Sábado de carnaval, subindo ineditamente a pés a S2, o povo que seguia para a concentração do bloco, ia fotografando (com ou sem câmera) grafites, pichações e panfletos que expressam artística mente, sensações às quais também pertenço, e anseios que conformam também os meus sentidos. Era gente tão diversa e tão comum, e tão divina mente Diva. Uma gente, assim como eu, de verdade. Umas pessoas comuns, filhas de deus nessa canoa furada remando contra a maré, sem luxo nem lixo. Uma gente feita de mulheres super-homem e homens maravilha. De amores pra dar, pra vender, ou pra guardar, ou pra simplesmente desfilar. De trabalho e de preguiça, e de canto e de paz e de guerra. De conta pra pagar, de menino pra criar, de quizumba pra arrumar, de questão pra resolver, de emprego pra arranjar, de roupa pra lavar. De serviço pra terminar. De sim ou não pra dizer. De resposta pra esperar. De página pra ler ou escrever, de lata pra catar. De saudade pra matar ou só chorar. De patrão pra enfrentar. De vida pra mudar, de vida pra seguir, de vida pra viver. Gente grande desvalida, de felicidades pequeninas que, entre virtude e vício, faz pão e faz comício, e faz gol, entre pão e poesia. Gente que se completa enchendo de alegria a praça e o poeta. Gente de mundo pra fazer. Tão própria e singular. Tão todo.
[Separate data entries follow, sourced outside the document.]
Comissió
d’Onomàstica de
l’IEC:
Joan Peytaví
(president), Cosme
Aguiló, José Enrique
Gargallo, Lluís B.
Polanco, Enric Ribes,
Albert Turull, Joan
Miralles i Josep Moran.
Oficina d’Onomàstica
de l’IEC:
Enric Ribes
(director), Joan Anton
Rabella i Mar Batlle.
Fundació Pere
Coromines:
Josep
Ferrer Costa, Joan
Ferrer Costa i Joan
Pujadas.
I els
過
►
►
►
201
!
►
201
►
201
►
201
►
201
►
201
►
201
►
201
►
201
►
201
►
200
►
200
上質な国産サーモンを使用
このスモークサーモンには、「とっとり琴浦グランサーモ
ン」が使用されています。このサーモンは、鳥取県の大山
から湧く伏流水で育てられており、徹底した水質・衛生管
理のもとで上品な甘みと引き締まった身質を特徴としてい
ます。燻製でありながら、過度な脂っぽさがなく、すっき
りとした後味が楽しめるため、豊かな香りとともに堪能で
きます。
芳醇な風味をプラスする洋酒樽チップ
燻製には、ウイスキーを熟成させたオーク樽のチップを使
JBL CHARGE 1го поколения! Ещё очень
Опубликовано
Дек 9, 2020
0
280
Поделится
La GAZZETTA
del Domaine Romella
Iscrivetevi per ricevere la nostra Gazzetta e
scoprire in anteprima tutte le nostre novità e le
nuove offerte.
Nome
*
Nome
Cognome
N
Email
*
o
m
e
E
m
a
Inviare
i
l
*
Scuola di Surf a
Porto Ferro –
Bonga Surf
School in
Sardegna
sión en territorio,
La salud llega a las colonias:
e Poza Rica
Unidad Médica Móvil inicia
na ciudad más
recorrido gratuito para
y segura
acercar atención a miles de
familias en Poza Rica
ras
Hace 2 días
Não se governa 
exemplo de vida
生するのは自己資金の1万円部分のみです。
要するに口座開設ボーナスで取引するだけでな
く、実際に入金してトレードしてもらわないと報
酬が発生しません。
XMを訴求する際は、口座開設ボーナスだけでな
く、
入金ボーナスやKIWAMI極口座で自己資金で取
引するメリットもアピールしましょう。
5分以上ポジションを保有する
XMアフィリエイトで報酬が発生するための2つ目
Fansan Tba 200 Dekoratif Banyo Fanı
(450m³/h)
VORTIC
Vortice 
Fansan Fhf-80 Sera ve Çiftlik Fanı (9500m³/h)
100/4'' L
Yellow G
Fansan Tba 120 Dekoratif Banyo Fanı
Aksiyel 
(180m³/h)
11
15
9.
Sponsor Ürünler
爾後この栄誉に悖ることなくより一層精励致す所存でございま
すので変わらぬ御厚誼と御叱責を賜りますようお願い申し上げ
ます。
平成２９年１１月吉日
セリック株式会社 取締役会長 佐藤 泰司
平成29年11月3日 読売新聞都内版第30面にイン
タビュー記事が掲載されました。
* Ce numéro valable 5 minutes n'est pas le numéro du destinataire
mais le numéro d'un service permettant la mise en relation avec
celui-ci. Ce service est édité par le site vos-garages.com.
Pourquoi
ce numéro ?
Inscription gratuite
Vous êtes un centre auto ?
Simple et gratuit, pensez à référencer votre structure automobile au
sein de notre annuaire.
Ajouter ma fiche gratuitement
Dali daquele fim de tarde, do colo quente daquela ciranda vívida daquele ethos eufórico e ávido, avisto, longe, a paralela emudecida. Enxergo uma Esplanada surda. O verde e o branco dos blocos onde um dia essa mesma gente esteve em plena apoteose, esmaecidos por uma bruma apática que sobrepaira num patético desajeito antipático. Não reconheço, transfigurada, aquela Avenida onde suamos tantos carnavais. Sem deixar pra trás nenhuma ala, sem deixar de cantar nenhuma estrofe do samba. Aquela Avenida por onde desfilaram as mais sábias porta-bandeiras, carregando as mais pesadas e justas bandeiras, de mãos dadas com os mais valentes mestre-salas. Aquela Avenida onde fomos todas e todos, a um só tempo, passistas e a própria bateria.
Domingo. Quaresma. Aquela Avenida, chamem-na hoje como quiserem. Só não mais a via do poder. Porque esse poder, que nos foi mais uma vez tomado de assalto, mudou de endereço. A letra do nosso enredo consagra o poder à gente. A rua, afinal, é da gente, que é, afinal, da rua. O carnaval, afinal, é certo, é cíclico e regressa. Para desgosto daqueles que não toleram, não reconhecem, e menosprezam o poder da rua, que jamais provaram o gosto da gente.